Saved entries:
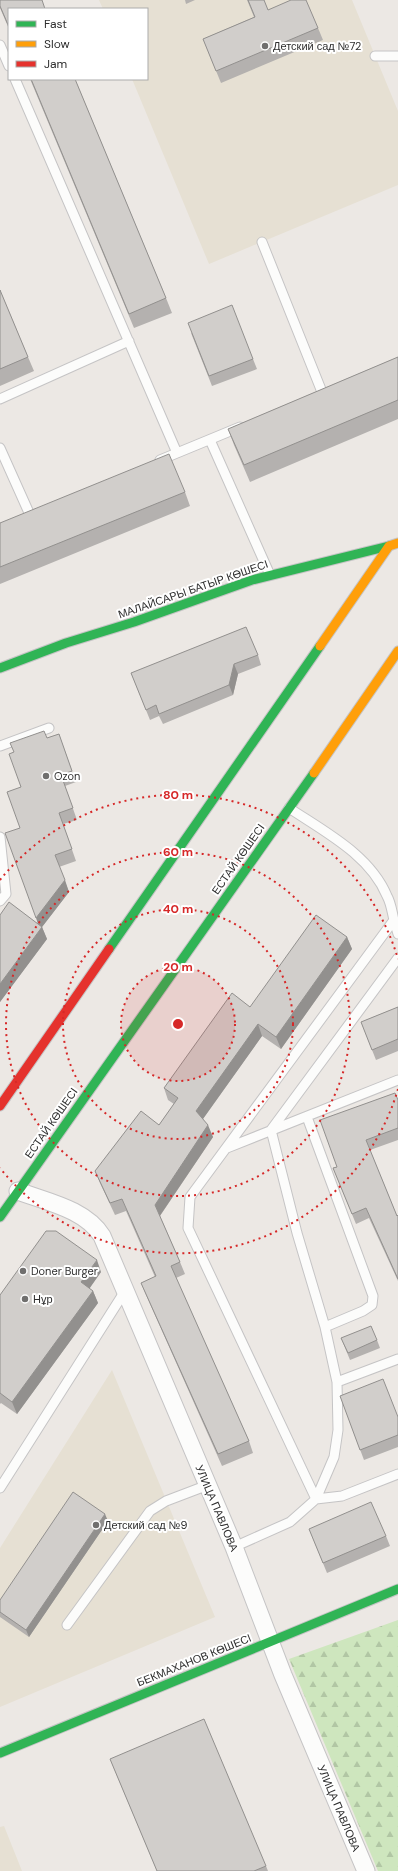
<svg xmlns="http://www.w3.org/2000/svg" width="398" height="1871" viewBox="0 0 398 1871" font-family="'DM Sans',sans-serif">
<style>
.education{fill:#e6e0d3}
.forest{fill:url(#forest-firs)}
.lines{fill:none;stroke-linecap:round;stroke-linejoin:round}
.lane-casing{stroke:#c5c4c5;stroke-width:11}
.street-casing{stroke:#c5c4c5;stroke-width:19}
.fast-casing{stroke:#c5c4c5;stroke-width:11}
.slow-casing{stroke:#c5c4c5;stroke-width:11}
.jam-casing{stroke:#c5c4c5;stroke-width:11}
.lane{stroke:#fcfcfb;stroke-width:9}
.street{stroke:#fcfcfb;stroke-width:17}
.fast{stroke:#30b455;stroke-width:9}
.slow{stroke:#ff9f0a;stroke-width:9}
.jam{stroke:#e5322d;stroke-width:9}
.wall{fill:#b4b1af}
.shaded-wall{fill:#92908e}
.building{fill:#d1cecb;stroke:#92908e}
.ring{fill:none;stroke:#d62828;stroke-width:2;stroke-dasharray:2 4}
.poi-dot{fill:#706f6e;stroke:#fff;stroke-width:1.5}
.labels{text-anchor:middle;stroke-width:4;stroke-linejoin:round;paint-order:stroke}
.poi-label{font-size:11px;fill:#2e2e2e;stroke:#fff;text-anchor:start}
.street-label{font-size:11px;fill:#2e2e2e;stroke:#fff}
.centre{fill:#d62828;stroke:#fff;stroke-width:2}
.ring-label{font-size:12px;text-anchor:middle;font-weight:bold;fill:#d62828;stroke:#fff;stroke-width:4;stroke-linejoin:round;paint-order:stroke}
</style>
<defs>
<pattern id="forest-firs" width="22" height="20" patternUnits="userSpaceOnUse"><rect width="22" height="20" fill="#cee6be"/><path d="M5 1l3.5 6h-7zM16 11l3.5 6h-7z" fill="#b1c6a4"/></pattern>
</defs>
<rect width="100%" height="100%" fill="#ece8e4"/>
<path class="education" d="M99 0H352L398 111V185L209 264 132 79H147V9H103Z
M112 1370 215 1617 0 1707V1548Z
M4 1826 22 1871H0V1827Z"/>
<path class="forest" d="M398 1620V1871H378L289 1659Z"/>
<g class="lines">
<g class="lane-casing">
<path id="lane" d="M0 45 9 66
M375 56H398
M15 79 177 453 160 460
M262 242 322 392
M0 399 129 341
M210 440 270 575
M0 448 30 515
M177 453 240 427
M0 746 49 728
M0 837 6 894 0 901
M394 920 398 934
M307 1117 373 1296 372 1305 363 1311 325 1327
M227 1148 398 1080
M398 1359 337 1382 338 1430 334 1457 316 1499 342 1496 398 1474
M337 1382 325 1327 297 1233 271 1130 398 958
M0 1488 125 1291
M234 1547 290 1522 316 1499 188 1228 190 1197 394 920C392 912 391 903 387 896 370 855 325 832 289 808
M67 1625 150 1511 166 1501 208 1485"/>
</g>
<g class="street-casing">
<path id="street" d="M18 1191C47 1202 85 1209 102 1236L234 1547 283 1675 366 1871"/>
</g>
<g class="fast-casing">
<path id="fast" d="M0 668 66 643 134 622 252 580 389 546
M109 949 320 646
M0 1217 314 773
M0 1753 398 1589"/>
</g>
<g class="slow-casing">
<path id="slow" d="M320 646 389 546 398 543
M314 773 398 651"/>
</g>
<g class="jam-casing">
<path id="jam" d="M0 1106 109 949"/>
</g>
<use href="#lane" class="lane"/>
<use href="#street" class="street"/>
<use href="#fast" class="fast"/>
<use href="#slow" class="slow"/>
<use href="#jam" class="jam"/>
</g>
<path class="wall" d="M0 0 9 9V29L0 8Z
M185 0H195L186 4Z
M247 0H264L268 10 318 28 323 40 221 83 203 39 254 17Z
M30 79H75L166 298 172 313 134 328Z
M0 290 28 357 34 371 0 386Z
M191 333 253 359 257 369 212 386Z
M398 357V419L250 482 234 445 228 429Z
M185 492 190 506 0 584V523Z
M258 655 261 665 238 674 233 695 163 724 159 716 150 720 131 673Z
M59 734 76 782 65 786 77 820 63 824 76 861 59 867 69 892 42 927 47 939 0 1002V915L38 923 20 828 21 787 14 752 47 738Z
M347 937 352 949 281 1049 262 1036 203 1119 213 1137 160 1216 180 1262 185 1274 176 1278 249 1441 253 1453 222 1466 146 1295 141 1283 155 1277 126 1211 115 1215 100 1183 95 1171 159 1125 174 1104 168 1100 164 1088 250 1007Z
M398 1007V1051L376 1060 361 1022Z
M398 1100V1140L370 1150 397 1216 398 1215V1281L369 1218 356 1224 333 1168 337 1167Z
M101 1272 89 1288 93 1291 98 1303 17 1414 1 1403 0 1404V1295Z
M341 1338 377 1340 380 1348 350 1360Z
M340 1396 398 1417V1447L364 1460Z
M108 1521 29 1637 0 1617V1600Z
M309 1529 386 1536 390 1546 327 1573Z
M110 1759 266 1866 268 1871H157L115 1771Z"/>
<path class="shaded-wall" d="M234 664 238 674 233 695 229 685Z
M65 880 69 892 42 927 47 939 0 1002V984L40 930 36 918Z
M347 937 352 949 281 1049 276 1037Z
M258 1024 262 1036 200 1123 196 1111Z
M208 1125 213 1137 159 1217 155 1205Z
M97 1260 101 1272 85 1295 81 1282Z
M93 1291 98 1303 17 1414 12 1402Z
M105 1514 108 1521 29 1637 26 1630Z"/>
<path class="building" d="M0 0H42L45 9H9V27L0 6Z
M248 0H264L268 10 291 0H306L318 28 216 71 203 39 255 17Z
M31 79H75L166 298 129 314Z
M0 290 28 357 0 369Z
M232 305 253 359 209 376 188 323Z
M398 357V400L244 465 228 429Z
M169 454 185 492 0 567V523Z
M246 627 258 655 234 664 229 685 159 714 156 705 146 710 131 673Z
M44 731 47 738 59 734 72 771 61 775 73 808 59 813 72 849 55 855 65 880 36 918 5 833 20 828 7 792 21 787 9 754 14 752 10 743Z
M9 902 42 927 0 984V915Z
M316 915 347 937 276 1037 258 1024 196 1111 208 1125 155 1205 180 1262 171 1266 249 1441 218 1454 141 1283 156 1276 122 1199 110 1203 95 1171 141 1111 159 1125 178 1098 164 1088 232 993 250 1007Z
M398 1007V1039L372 1050 361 1022Z
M395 1093 398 1100V1128L366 1140 397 1216 398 1215V1279L366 1208 352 1214 333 1168 337 1167 320 1120Z
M46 1231H56L97 1260 81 1282 93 1291 12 1402 0 1393V1295Z
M371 1326 377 1340 348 1353 341 1338Z
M383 1379 398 1417V1435L360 1450 340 1396Z
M73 1492 105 1514 26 1630 0 1612V1600Z
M371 1502 386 1536 323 1563 309 1529Z
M204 1719 266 1866 254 1871H157L110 1759Z"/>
<circle cx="178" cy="1024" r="57" fill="#d62828" fill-opacity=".12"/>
<g class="ring">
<circle cx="178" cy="1024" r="57"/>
<circle cx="178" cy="1024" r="115"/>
<circle cx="178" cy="1024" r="172"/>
<path d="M398 1089A229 229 0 0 1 0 1168M0 880A229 229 0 0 1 398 959"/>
</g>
<g class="poi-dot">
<circle cx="265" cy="46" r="4"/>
<circle cx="46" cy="776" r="4"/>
<circle cx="23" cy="1271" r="4"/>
<circle cx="25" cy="1299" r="4"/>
<circle cx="96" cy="1525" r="4"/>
</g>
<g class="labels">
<g class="poi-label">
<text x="273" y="50">Детский сад №72</text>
<text x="54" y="780">Ozon</text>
<text x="31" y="1275">Doner Burger</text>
<text x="33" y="1303">Нұр</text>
<text x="104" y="1529">Детский сад №9</text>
</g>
<g class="street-label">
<text transform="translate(193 589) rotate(-19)" y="4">МАЛАЙСАРЫ БАТЫР КӨШЕСІ</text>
<text transform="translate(238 859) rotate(-55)" y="4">ЕСТАЙ КӨШЕСІ</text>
<text transform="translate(51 1123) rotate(-55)" y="4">ЕСТАЙ КӨШЕСІ</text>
<text transform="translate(217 1508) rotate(67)" y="4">УЛИЦА ПАВЛОВА</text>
<text transform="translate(194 1660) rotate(-22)" y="4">БЕКМАХАНОВ КӨШЕСІ</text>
<text transform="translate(339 1808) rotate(67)" y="4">УЛИЦА ПАВЛОВА</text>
</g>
</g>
<circle cx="178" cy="1024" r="6" class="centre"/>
<g class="ring-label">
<text x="178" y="799">80 m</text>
<text x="178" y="856">60 m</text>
<text x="178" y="913">40 m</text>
<text x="178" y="971">20 m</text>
</g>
<rect x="8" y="8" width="140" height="72" fill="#ffffff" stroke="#ababab"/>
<rect x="16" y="21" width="20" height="6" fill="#30b455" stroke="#ababab"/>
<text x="44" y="28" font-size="12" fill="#2e2e2e">Fast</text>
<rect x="16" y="41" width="20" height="6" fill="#ff9f0a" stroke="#ababab"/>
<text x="44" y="48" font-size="12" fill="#2e2e2e">Slow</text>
<rect x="16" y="61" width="20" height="6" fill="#e5322d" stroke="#ababab"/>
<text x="44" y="68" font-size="12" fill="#2e2e2e">Jam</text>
</svg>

→ Problem:
Only lines with the word "labels" are wanted, so copy each one from the records.

→ Answer space:
.labels{text-anchor:middle;stroke-width:4;stroke-linejoin:round;paint-order:stroke}
<g class="labels">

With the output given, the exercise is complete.